Update
All the materials arrived for the service. Modified Sump pan & filter kit for the transmission, diff., transfer box and engine oil plus filters and front caliper service kit (Pistons, seals etc.). Overhauled the rear calipers when I did the rear suspension a few months ago and it made a big difference to the braking.
Now back to the original topic....
Had a read of the link relating to the transmission drain posted on the Disco 3 forum and today decided to make a start. Disconnected the top hose to the transmission cooler, extended it with a length of 10mm bore clear plastic hose into a bucket. The other half started the engine and I was astounded by the colour of the fluid which was being pumped out-it was jet black
!! Measured the quantity and there was 3.5 litres, not counting the 2 litres of clean fluid that I fed into the box via the stub pipe on the cooler. The colour improved slightly and I assume that the new oil was finding it's way back into the sump and mixing with the old oil that was lying there. The engine was run until there was no fluid going into the bucket. Next, I drained the sump and got a further 1 litre which makes a total of 4.5 litres that came out of the box in total...much less than I expected as the method is supposed to get most of the fluid out of the Torque convertor and gearbox interior. The capacity of the gearbox is given as 9.5 Litres from dry.
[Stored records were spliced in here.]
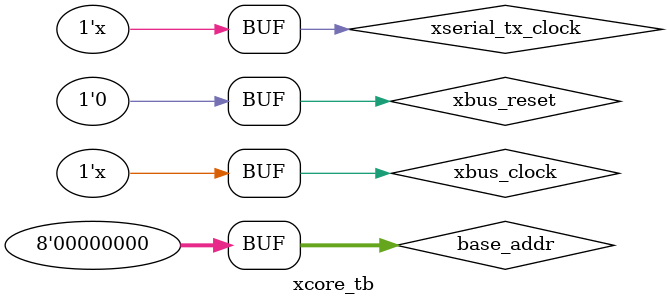
<source format=v>

`timescale 1ns/1ns
module xcore_tb;



   // XBus signals
   reg xbus_clock;
   reg xbus_reset;
   reg xbus_start;
   reg [15:0] xbus_addr;
   reg [1:0] xbus_size;
   reg xbus_read;
   reg xbus_write;
   reg xbus_bip;
   wire [7:0] xbus_data;
   wire xbus_wait;
   wire xbus_error;
   reg xbus_grant;
   reg xbus_request;

   // XSerial signals
   reg xserial_tx_clock;
   wire xserial_tx_data;
   reg xserial_rx_clock;
   reg xserial_rx_data;

   // XCore signals
   reg [15:8] base_addr;


   always
      #5 xbus_clock = ~xbus_clock;


   always
      #10 xserial_tx_clock  = ~xserial_tx_clock;


   initial
      begin
         xbus_clock = 1'b1;
         xserial_tx_clock = 1'b1;
         xbus_reset = 1'b1;
         base_addr[15:8] = 8'b00000000;
         #100 xbus_reset = 1'b0;
      end


   xcore xcore(.base_addr(base_addr),
               .xbus_clock(xbus_clock),
               .xbus_reset(xbus_reset),
               .xbus_start(xbus_start),
               .xbus_request(xbus_request),
               .xbus_grant(xbus_grant),
               .xbus_addr(xbus_addr),
               .xbus_size(xbus_size),
               .xbus_read(xbus_read),
               .xbus_write(xbus_write),
               .xbus_bip(xbus_bip),
               .xbus_data(xbus_data),
               .xbus_wait(xbus_wait),
               .xbus_error(xbus_error),
               .xserial_rx_clock(xserial_rx_clock),
               .xserial_rx_data(xserial_rx_data),
               .xserial_tx_clock(xserial_tx_clock),
               .xserial_tx_data(xserial_tx_data));

endmodule // xcore_tb

</source>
As I bought 10 litres of ATF AG55, i think there may be the possibility that I may need more if I flush through until I get clean fluid coming through so I have ordered a further 10 Litres.
Started to remove the screws securing the gearbox sump (Torx T40 heads). Used a TX40 socket on a normal ratchet and they came undone easily and was able to remove them with my fingers after the initial "Cracking". The one's along the sides are easily accessible but the front and rear are fiddly due to the restricted clearance-the Torx socket+ratchet would not fit in the gap. Luckily i have a set of "L" shaped Torx keys and it's manageable.
Decided not to remove the Crossmember or the rear gearbox mount.
Rain then stopped play, so it's back to it, hopefully tomorrow.
Tip for refitting the new sump pan and the engine under tray.......for the sump, cut a couple of pieces of M6 threaded bar about 2" long (Or cut the head off M6 Setpins) and get a couple of M6 nuts. Screw them into the tapped holes in the box about 4-5 turns around the centre of the sump or in diagonally opposite corners. Offer the sump up using them as guide pins and fit the nuts to just hold it in position to enable the proper bolts to be inserted then remove the studs.
I always use this method for fitting the steel under engine tray which uses M10 bolts to secure it. Makes life easier especially if you are doing the job single handed and lying on your back.Using a trolley jack to lift the tray over the studs is better still.